The Truth Will Set You Free. Ish.
While I wrote my memoir, I was counseled not to think about anyone actually reading it. Otherwise, I’d never move past the first page. That proved to be sound advice, though at some point, writers—both memoirists and novelists alike—must consider what it means and what it might cost to share some of our deepest secrets with an audience.
We’ve all heard the axiom that the truth will set you free, but I wonder if it’s more accurate to say that the truth will cost you. Watch one episode of “Scandal” and you’ll see the price Olivia Pope’s clients pay when their secrets are made public. Marriages crumble, children are estranged, careers are ruined, legacies destroyed. Sure, most of our secrets will never make headlines, but that doesn’t mean we don’t feel the heat of exposure.
So why do it?
I’ll admit that in the past few months as I’ve been readying my book for publication, there have been times when I’ve lost sight of my answer to this question. I’ve learned there’s a considerable difference between the idea of someone reading an entire book about your worst regret and the reality of meeting a stranger who has read your work and therefore has access to some of your most intimate secrets. The first time the latter occurred, I heard a small voice inside me say: you will pay dearly for publishing this book. And I panicked.
A terrible fear took hold of me and wouldn’t let go. When I finally found the courage to talk to someone I love about it, he reminded me of a truth I’d let myself forget. “You’ve already paid dearly,” he said, “for keeping that secret so long.” Thankfully, I started to remember why I’d written the book in the first place. The cost of silence had become greater than the cost of telling the truth.

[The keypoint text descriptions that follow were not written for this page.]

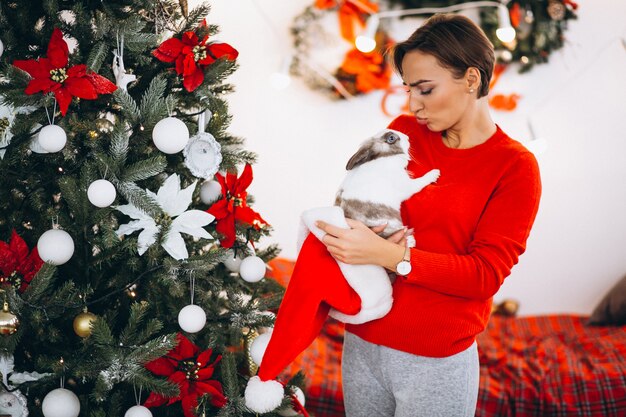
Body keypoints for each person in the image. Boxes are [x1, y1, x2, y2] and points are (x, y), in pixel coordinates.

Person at [315, 13, 542, 417]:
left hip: (436, 362)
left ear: (471, 79)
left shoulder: (514, 167)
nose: (413, 104)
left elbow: (484, 275)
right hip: (363, 342)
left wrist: (391, 256)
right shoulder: (403, 133)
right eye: (408, 89)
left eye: (425, 89)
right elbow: (360, 205)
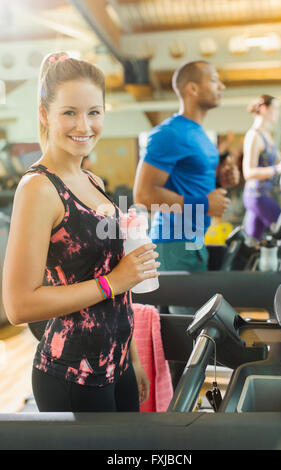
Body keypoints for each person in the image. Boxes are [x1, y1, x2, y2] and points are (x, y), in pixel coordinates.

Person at [2, 52, 160, 412]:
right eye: (69, 112)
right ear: (45, 114)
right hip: (72, 373)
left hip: (116, 362)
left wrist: (131, 357)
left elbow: (116, 282)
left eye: (94, 112)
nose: (84, 125)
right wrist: (114, 282)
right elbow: (18, 305)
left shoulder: (93, 180)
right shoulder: (38, 188)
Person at [133, 60, 240, 285]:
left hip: (194, 240)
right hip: (174, 243)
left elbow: (188, 182)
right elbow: (143, 196)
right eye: (213, 80)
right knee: (191, 320)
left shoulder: (201, 135)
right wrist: (203, 203)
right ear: (192, 88)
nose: (221, 86)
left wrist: (221, 180)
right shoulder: (170, 133)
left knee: (195, 317)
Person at [242, 94, 281, 241]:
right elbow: (248, 172)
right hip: (257, 195)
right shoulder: (253, 135)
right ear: (263, 109)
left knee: (253, 242)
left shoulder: (267, 135)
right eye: (275, 109)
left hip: (265, 195)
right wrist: (278, 169)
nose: (277, 113)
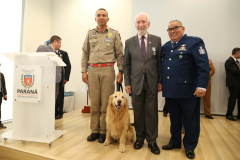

So what does this mean for writers who choose to divulge intimate details? Is it self-centered and sophomoric to do so? I think the answer can be found in the importance of artistic risk. In her essay “Short Story: A Process of Revision,” Antonya Nelson writes that she encourages her students to include an autobiographical element in their stories as a means of getting them to invest in their work. At the end of the essay, she says:
“I was tired of my students’ work not seeming to matter enough. I wanted them to be at some risk.”
I’m slowly learning that it’s better to be vulnerable than to simply talk of vulnerability—that I can be bravest when I have the most to lose. We don’t always know what will happen when we venture deep into the woods in search of the mysterious and the unknowable, hoping that our calls will be answered. But I know this: I made a promise to myself that day when my friend asked me to tell him what my book was about, and it’s one I intend to keep. When someone asks me that question, I’ll give the honest answer, and I’ll look him in the eye.